MATERIAL PROVIDED:
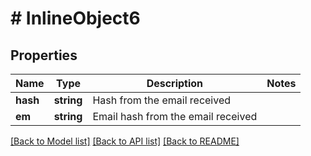 # # InlineObject6

## Properties

Name | Type | Description | Notes
------------ | ------------- | ------------- | -------------
**hash** | **string** | Hash from the email received |
**em** | **string** | Email hash from the email received |

[[Back to Model list]](../../README.md#models) [[Back to API list]](../../README.md#endpoints) [[Back to README]](../../README.md)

ACTION ITEM: Reproduce the material verbatim from the line containing "Name | Type | Description | Notes" through its final line, both included.

RESPONSE AREA:
Name | Type | Description | Notes
------------ | ------------- | ------------- | -------------
**hash** | **string** | Hash from the email received |
**em** | **string** | Email hash from the email received |

[[Back to Model list]](../../README.md#models) [[Back to API list]](../../README.md#endpoints) [[Back to README]](../../README.md)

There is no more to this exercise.